7 benefits of home loan refinancing:
- Lower repayment – Extra money in your pocket.
If you get a replacement home loan with a lower interest rate and at least the same loan term, you will prove your cash flow since your new home loan repayment will be lower than your current repayment. If you negotiate a new loan term that is longer than your current loan term, it will also reduce your repayment. By choosing an interest-only loan repayment, you will also reduce your monthly repayment compared to a principal and interest loan repayment.
- Shorter Loan Term – Own Your Home Faster
You can request a shorter loan term with larger repayments or keep the same loan term and make larger and/or more frequent repayments. This will allow you to get out of mortgage debt in less time and/or build equity in your home faster. A mortgage reduction plan can also effectively shorten the time it takes to pay off your mortgage and significantly reduce the total amount of mortgage interest you will pay.
- Money for a lifestyle expense – Borrow more, enjoy it now.
If you have equity in your home, you can increase your current home loan, giving you access to additional funds to pay for a vacation, wedding, education expenses, home improvements, and/or the purchase of a motor vehicle. This option is generally less expensive than accessing money through a credit card or a personal loan with a higher interest rate.
- Investment money – Borrow more, build wealth
Similar to the lifestyle spending benefit, but you access the money to use for investment purposes, such as buying stocks or collectibles, depositing in managed funds, or providing a deposit for an investment property. The interest on the investment portion of the loan may be tax-deductible and, in this case, may result in a reduction in the overall amount of personal taxes payable, effectively increasing your cash flow.

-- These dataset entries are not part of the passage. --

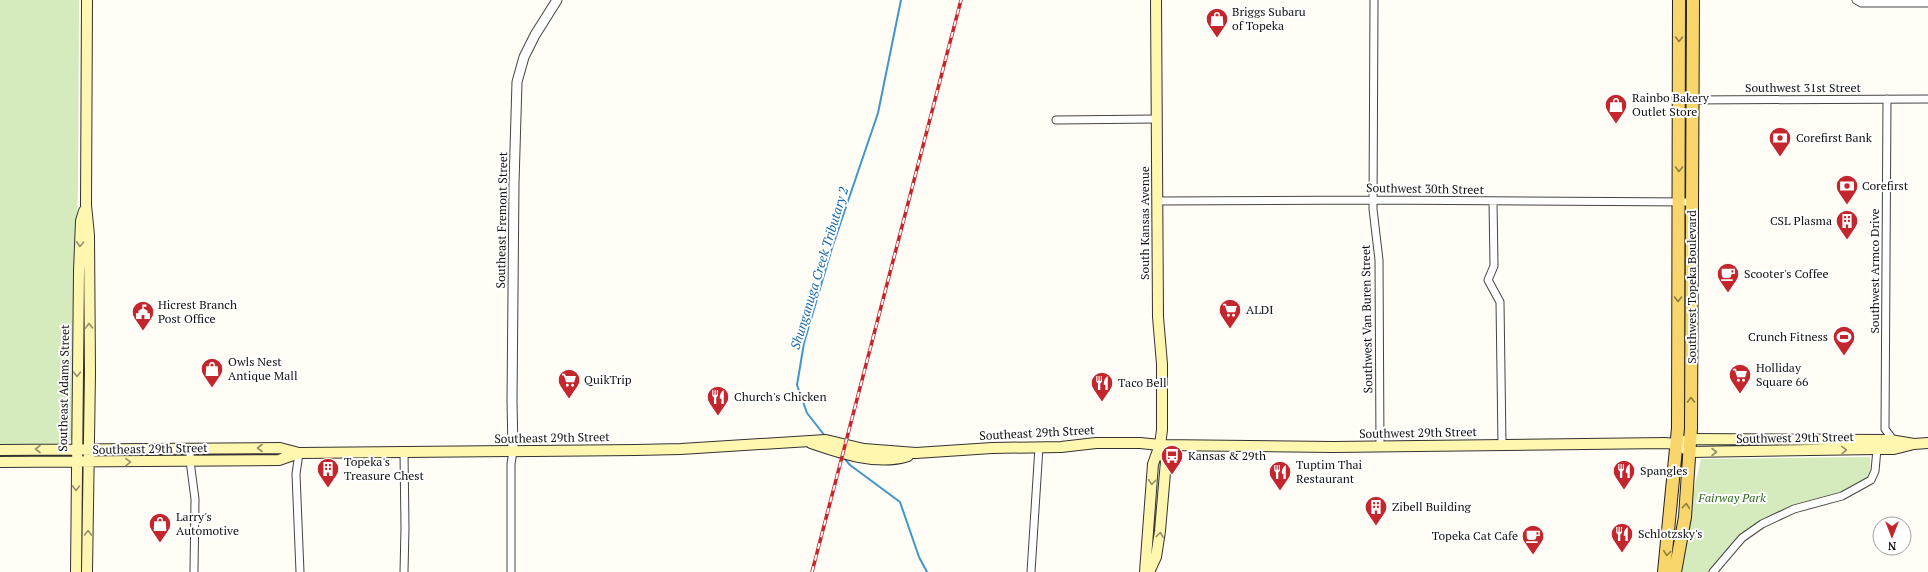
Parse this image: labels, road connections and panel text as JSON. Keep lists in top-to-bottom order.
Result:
{
  "streets": {
    "main road": [
      "South Kansas Avenue",
      "Southwest Topeka Boulevard",
      "Southeast Adams Street",
      "Southeast 29th Street",
      "Southwest 29th Street"
    ],
    "street": [
      "Southwest 31st Street",
      "Southwest 30th Street",
      "Southeast Fremont Street",
      "Southwest Armco Drive",
      "Southwest Van Buren Street"
    ]
  },
  "crossings": [
    ["Southwest 31st Street", "Southwest Armco Drive"],
    ["Southwest 31st Street", "Southwest Topeka Boulevard"],
    ["Southwest 30th Street", "South Kansas Avenue"],
    ["Southwest 30th Street", "Southwest Topeka Boulevard"],
    ["Southwest 30th Street", "Southwest Van Buren Street"],
    ["Southeast Fremont Street", "Southeast 29th Street"],
    ["South Kansas Avenue", "Southeast 29th Street"],
    ["South Kansas Avenue", "Southwest 29th Street"],
    ["Southwest Armco Drive", "Southwest 29th Street"],
    ["Southwest Topeka Boulevard", "Southwest 29th Street"],
    ["Southwest Van Buren Street", "Southwest 29th Street"],
    ["Southeast Adams Street", "Southeast 29th Street"],
    ["Southeast 29th Street", "Southwest 29th Street"]
  ],
  "water": ["Shunganuga Creek Tributary 2"],
  "parks": ["Fairway Park"],
  "places": {
    "shop": [
      "Briggs Subaru of Topeka",
      "Rainbo Bakery Outlet Store",
      "Owls Nest Antique Mall",
      "Larry's Automotive"
    ],
    "bank": ["Corefirst Bank", "Corefirst"],
    "building": ["CSL Plasma", "Topeka's Treasure Chest", "Zibell Building"],
    "cafe": ["Scooter's Coffee", "Topeka Cat Cafe"],
    "supermarket": ["ALDI", "Holliday Square 66", "QuikTrip"],
    "public building": ["Hicrest Branch Post Office"],
    "sports": ["Crunch Fitness"],
    "restaurant": [
      "Taco Bell",
      "Church's Chicken",
      "Spangles",
      "Tuptim Thai Restaurant",
      "Schlotzsky's"
    ],
    "bus stop": ["Kansas & 29th"]
  },
  "north": "bottom"
}
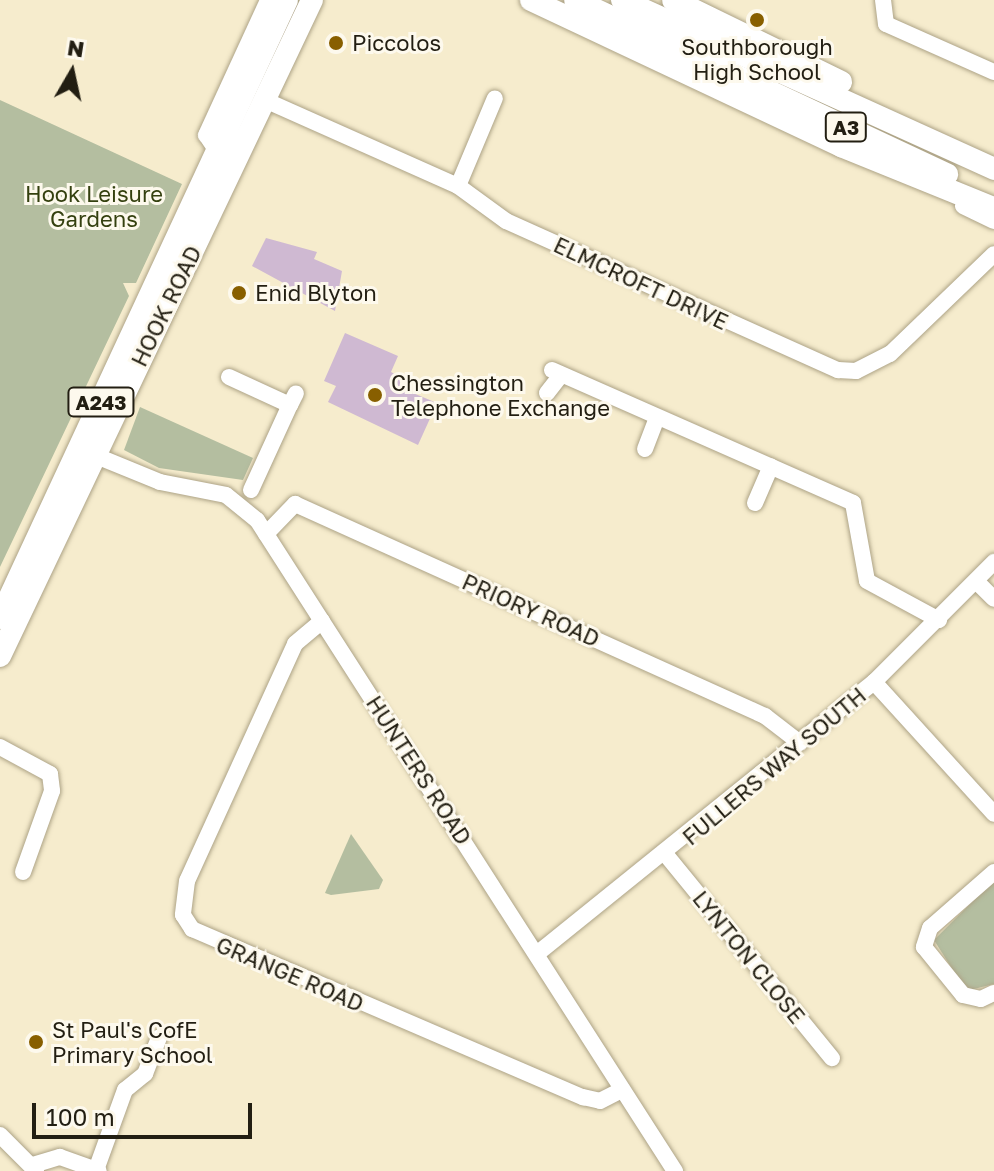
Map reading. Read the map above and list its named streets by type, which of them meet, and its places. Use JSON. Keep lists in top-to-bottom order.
{
  "streets": {
    "highway": ["A3", "HOOK ROAD", "A243"],
    "street": [
      "ELMCROFT DRIVE",
      "PRIORY ROAD",
      "FULLERS WAY SOUTH",
      "HUNTERS ROAD",
      "LYNTON CLOSE",
      "GRANGE ROAD"
    ]
  },
  "crossings": [
    ["ELMCROFT DRIVE", "HOOK ROAD"],
    ["ELMCROFT DRIVE", "A243"],
    ["HOOK ROAD", "A243"],
    ["HOOK ROAD", "HUNTERS ROAD"],
    ["PRIORY ROAD", "FULLERS WAY SOUTH"],
    ["PRIORY ROAD", "HUNTERS ROAD"],
    ["FULLERS WAY SOUTH", "HUNTERS ROAD"],
    ["FULLERS WAY SOUTH", "LYNTON CLOSE"],
    ["HUNTERS ROAD", "GRANGE ROAD"]
  ],
  "parks": ["Hook Leisure Gardens"],
  "places": [
    "Southborough High School",
    "Piccolos",
    "Enid Blyton",
    "Chessington Telephone Exchange",
    "St Paul's CofE Primary School"
  ],
  "scale_bar": "100 m",
  "north": "top"
}
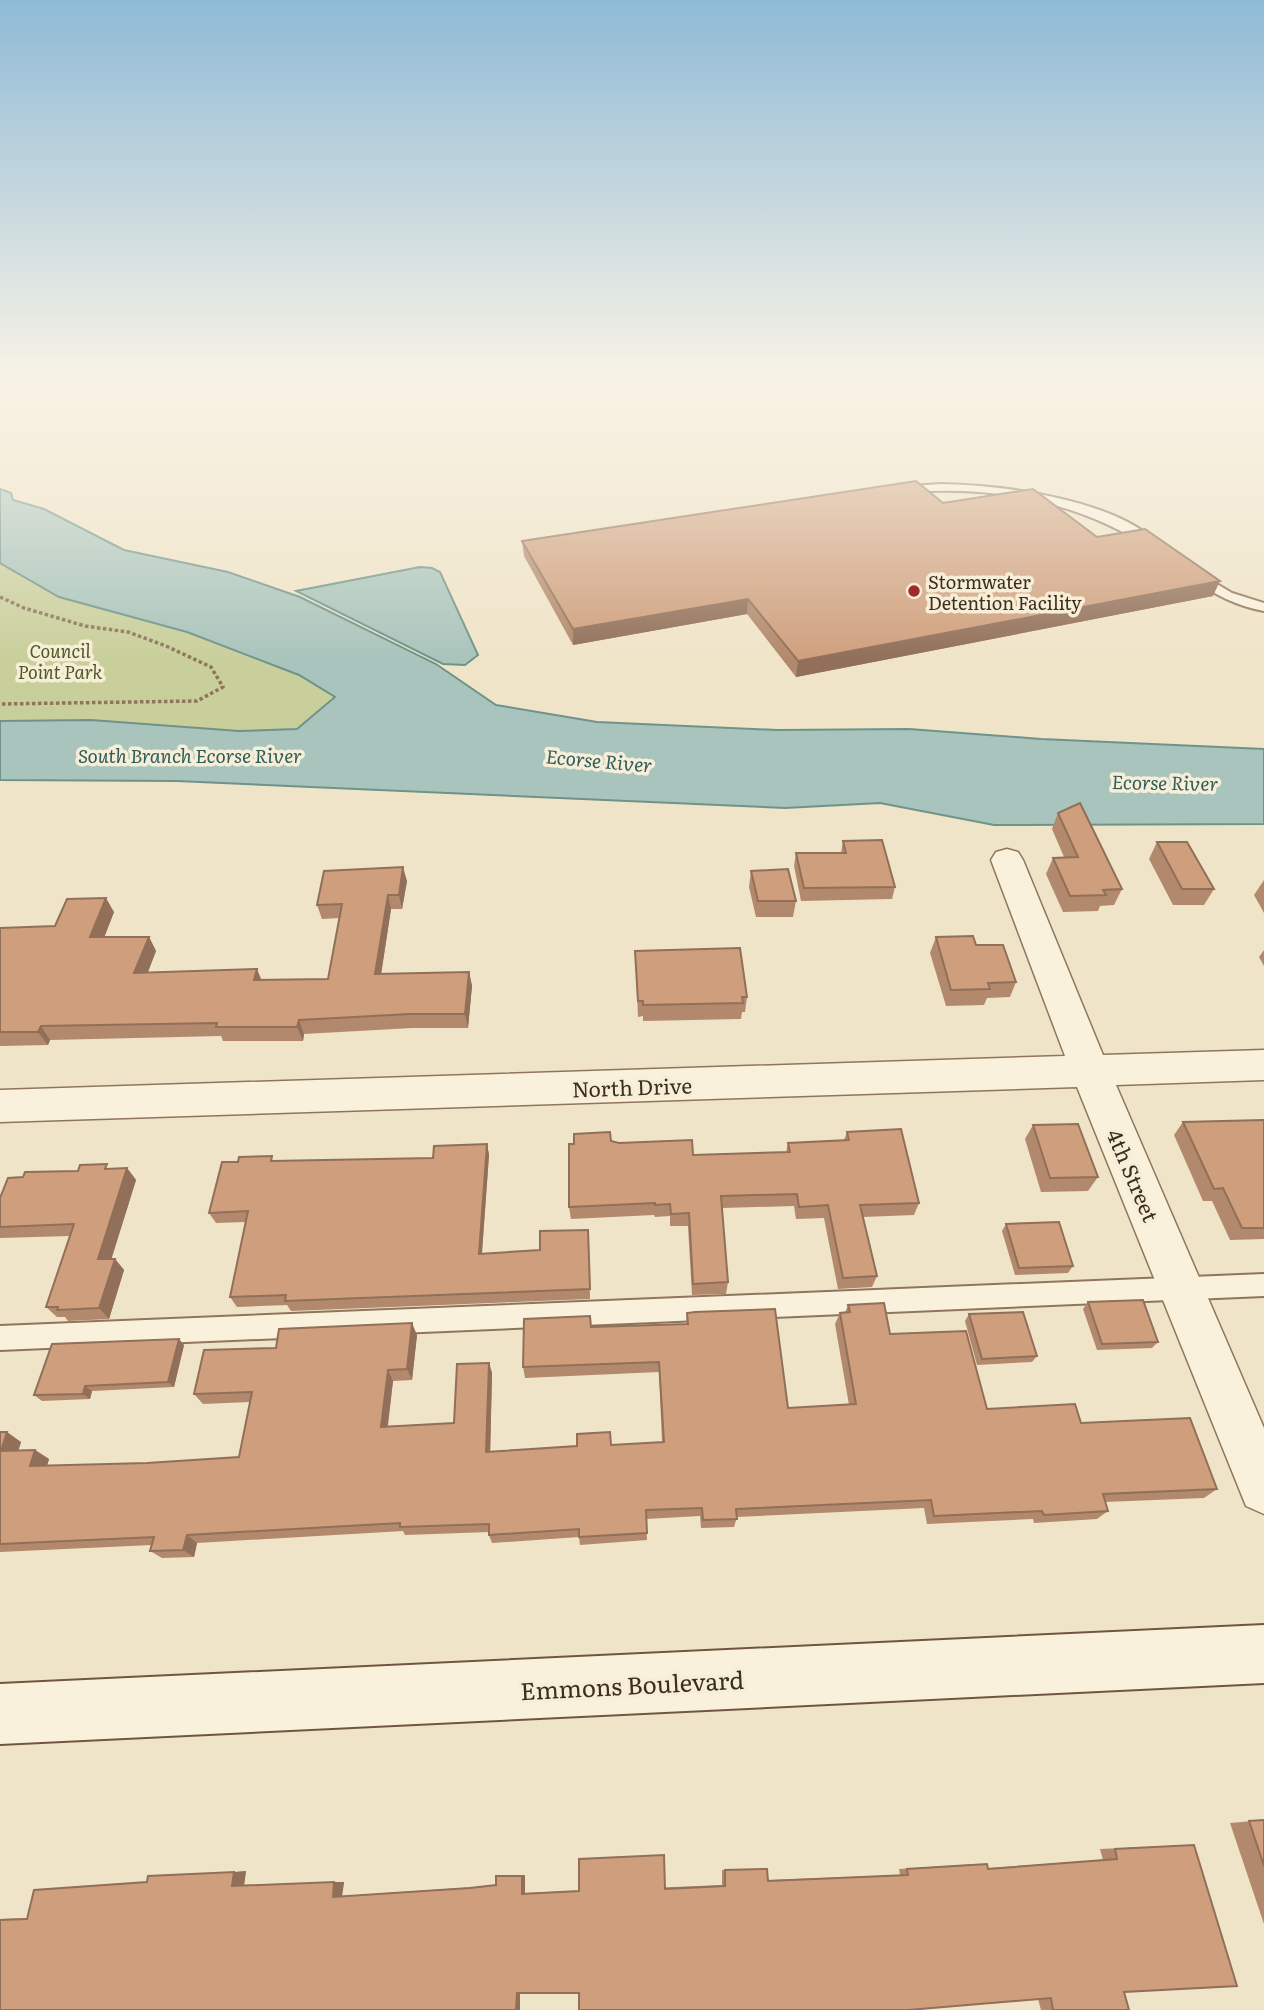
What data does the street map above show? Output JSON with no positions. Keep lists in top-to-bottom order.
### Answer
{
  "streets": {
    "street": ["North Drive", "4th Street", "Emmons Boulevard"]
  },
  "crossings": [
    ["North Drive", "4th Street"]
  ],
  "water": ["South Branch Ecorse River", "Ecorse River"],
  "parks": ["Council Point Park"],
  "places": ["Stormwater Detention Facility"]
}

- Reduced loan costs, financial services costs, and interest rate – economy of scale
The larger the loan amount, the more likely you are to receive a lower interest rate and additional benefits such as no origination fees, no ongoing fees, discounts on fixed interest rates, and other financial services (bank account fees, home insurance, credit card fees, financial planning, and investment fees). This can be achieved by combining 2 or more home loans into one larger home loan or a package of loans and often with no or very minimal fees.
- Reduce your total monthly debt payments – Consolidate your debts, improve your cash flow
By combining all debts, i.e. home loans, credit cards, store cards, personal loans, etc. into one home loan, you will effectively reduce the interest rate of the short-term debts to that of the home loan. The monthly repayment on the home loan will be less than the combined monthly repayments on the individual debts, reducing your total monthly expenses and leaving more money in your pocket at the end of the month.
- Cash flow security – control of your money, peace of mind
By converting a variable rate home loan to a fixed-rate home loan, you can protect yourself from the adverse effects of rising interest rates by locking in the interest rate for a set period of time, giving you cash flow management certainty as well as peace of mind and better control of your money.
As you can see, there are many benefits to refinancing a home loan and it is very important to understand how you can take full advantage of them before making a decision.